Lake Norman

FAQ's: New Construction

Q. What is construction window cleaning?
A. This type of window cleaning requires the window cleaner to be specifically trained to remove several types of construction debris from the glass without scratching.
Q. What are the most common tools used to remove construction debris from glass?
A. Metal scrapers and razor blades have been the standard for construction window cleaning and remain the proven method to safely remove construction debris from glass without scratching.
Q. What chemicals are used to remove plaster, concrete and mortar from glass?
A. Products with phosphoric acid are commonly used. The acid dissolves the cement in the debris and makes it much easier to remove. Beware of any side effects on surrounding stucco and IG seals.
Q. What is used or recommended to wet the window in construction window cleaning?
A. High quality window brushes are used for their ability to spread adequate water without scratching the glass. They help prevent sand from getting trapped between the brush and the glass. Strip washers are also commonly used, but hold less water and carry a higher risk of trapping construction debris, which can scratch glass more easily.
Q. Can steel wool be used to clean glass in a construction environment, without scratching the glass?
A. Yes. Steel wool is sometimes used to remove construction debris from glass, but carries a higher risk of scratching glass. If construction debris gets trapped between the steel wool and glass, scratching could result. Also, if steel wool is to be used, use only new steel wool. If rust is present in old steel wool, scratched glass will result.

Heat Treated Glass

Q. What is heat treated glass?
A. There are two main types of heat treated glass, fully tempered and heat strengthened.
Q. What is fully tempered glass?
A. Usually just called tempered glass, fully tempered glass is a safety glass used in many applications where the possibility of human contact is high. This glass is 4-5 times stronger than non-tempered glass and breaks into very small pieces when fractured.
Q. What is heat strengthened glass?
A. Heat strengthened glass is twice as strong as non-tempered glass. Fracture characteristics of heat strengthened glass vary widely from much like annealed glass to similar to fully tempered glass.

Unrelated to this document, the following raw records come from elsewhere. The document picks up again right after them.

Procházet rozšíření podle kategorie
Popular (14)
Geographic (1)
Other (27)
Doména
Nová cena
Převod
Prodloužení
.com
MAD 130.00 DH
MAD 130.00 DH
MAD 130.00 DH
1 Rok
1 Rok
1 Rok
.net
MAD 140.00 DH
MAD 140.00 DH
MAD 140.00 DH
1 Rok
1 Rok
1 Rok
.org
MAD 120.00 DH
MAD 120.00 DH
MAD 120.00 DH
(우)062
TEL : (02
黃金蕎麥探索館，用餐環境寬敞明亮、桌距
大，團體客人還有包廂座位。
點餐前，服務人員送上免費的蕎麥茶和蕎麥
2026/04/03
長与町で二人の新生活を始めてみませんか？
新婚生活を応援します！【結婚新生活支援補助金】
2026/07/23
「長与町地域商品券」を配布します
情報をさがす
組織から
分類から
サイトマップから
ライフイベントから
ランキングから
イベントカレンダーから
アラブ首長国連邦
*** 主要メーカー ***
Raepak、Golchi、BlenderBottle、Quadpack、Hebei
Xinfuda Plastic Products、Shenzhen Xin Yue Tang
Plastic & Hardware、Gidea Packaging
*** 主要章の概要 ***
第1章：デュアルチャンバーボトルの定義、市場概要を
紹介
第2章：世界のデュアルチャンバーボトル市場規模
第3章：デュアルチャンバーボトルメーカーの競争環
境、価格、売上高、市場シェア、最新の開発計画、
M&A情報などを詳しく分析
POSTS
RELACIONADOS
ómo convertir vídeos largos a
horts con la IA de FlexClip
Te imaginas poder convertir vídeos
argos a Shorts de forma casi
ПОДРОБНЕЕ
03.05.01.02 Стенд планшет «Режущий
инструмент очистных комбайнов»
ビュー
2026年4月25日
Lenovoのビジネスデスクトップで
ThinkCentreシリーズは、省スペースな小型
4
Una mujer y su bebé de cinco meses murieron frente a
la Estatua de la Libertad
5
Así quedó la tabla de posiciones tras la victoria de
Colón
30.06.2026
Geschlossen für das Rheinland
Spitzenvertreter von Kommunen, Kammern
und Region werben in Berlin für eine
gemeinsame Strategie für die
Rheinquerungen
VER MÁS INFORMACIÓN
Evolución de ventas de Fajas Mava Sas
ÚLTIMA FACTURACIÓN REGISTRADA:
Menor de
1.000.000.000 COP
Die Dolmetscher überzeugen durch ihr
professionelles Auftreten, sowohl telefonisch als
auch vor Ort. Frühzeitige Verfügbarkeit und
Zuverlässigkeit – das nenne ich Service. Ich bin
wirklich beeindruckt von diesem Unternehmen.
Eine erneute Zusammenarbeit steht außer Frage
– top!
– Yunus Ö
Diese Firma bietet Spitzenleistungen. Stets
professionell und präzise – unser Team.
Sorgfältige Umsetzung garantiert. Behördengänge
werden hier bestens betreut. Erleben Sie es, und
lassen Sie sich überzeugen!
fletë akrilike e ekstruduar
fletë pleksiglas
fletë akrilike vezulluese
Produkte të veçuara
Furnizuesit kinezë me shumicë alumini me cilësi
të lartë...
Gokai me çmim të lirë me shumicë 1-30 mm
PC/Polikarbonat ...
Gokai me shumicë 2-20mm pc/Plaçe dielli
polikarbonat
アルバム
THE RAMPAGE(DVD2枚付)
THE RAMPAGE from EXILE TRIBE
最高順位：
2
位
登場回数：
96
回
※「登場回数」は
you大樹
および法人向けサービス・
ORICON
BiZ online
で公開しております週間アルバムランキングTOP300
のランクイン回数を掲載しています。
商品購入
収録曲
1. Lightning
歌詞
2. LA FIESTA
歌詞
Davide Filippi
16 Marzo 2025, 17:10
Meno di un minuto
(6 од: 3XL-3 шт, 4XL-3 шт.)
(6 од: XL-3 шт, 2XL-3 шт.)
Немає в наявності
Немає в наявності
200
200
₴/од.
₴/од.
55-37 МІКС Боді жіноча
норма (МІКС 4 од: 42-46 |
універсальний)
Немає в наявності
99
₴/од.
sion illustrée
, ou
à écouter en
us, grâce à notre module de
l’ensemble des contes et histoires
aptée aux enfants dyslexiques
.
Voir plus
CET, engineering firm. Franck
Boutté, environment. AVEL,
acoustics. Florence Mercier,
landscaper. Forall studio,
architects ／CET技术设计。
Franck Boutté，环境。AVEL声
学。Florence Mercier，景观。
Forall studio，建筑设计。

For this reason, heat strengthened glass does not qualify as a safety glass.
Q. What is safety glass?
A. Fully tempered glass and laminated glass are classified as safety glass.
Q. What is laminated glass?
A. Laminated glass consists of two or more panes of glass with a tough plastic interlayer, bonded together under heat and pressure. Laminated glass is also used as an effective sound control product. Laminated glass is commonly used in airports, sound studios, schools and in houses near freeways to keep away unwanted noise from airplanes, heavy machinery and traffic.
Q. Where is safety glass usually located in a house or building?
A. Anywhere glass is more prone to human contact such as doors, windows close to the floor, stair landings and tub/shower enclosures. Check your local building code for details or more specific locations.
Q. How is tempered glass made?
A. Tempered glass must first be cut to the finished size, since it cannot be cut or modified after it is tempered. Then the edges are belt seamed or sanded to remove any sharp edges. Next it is washed to remove all fabricating debris. Finally, it is heated to almost 1200°F and then quick cooled, which produces the temper.
Q. How do you know if glass in a window is tempered?
A. All tempered glass windows must have a permanent tempering stamp applied to each piece of glass to signify it is tempered.
Q. Where is the tempering stamp located on the glass?
A. Tempering stamps are located in the corner of each and every piece of tempered glass.
Q. Is there a standard for washing glass before tempering?
A. No. But, it is highly advised that all glass be washed prior to tempering to remove all fabricating debris.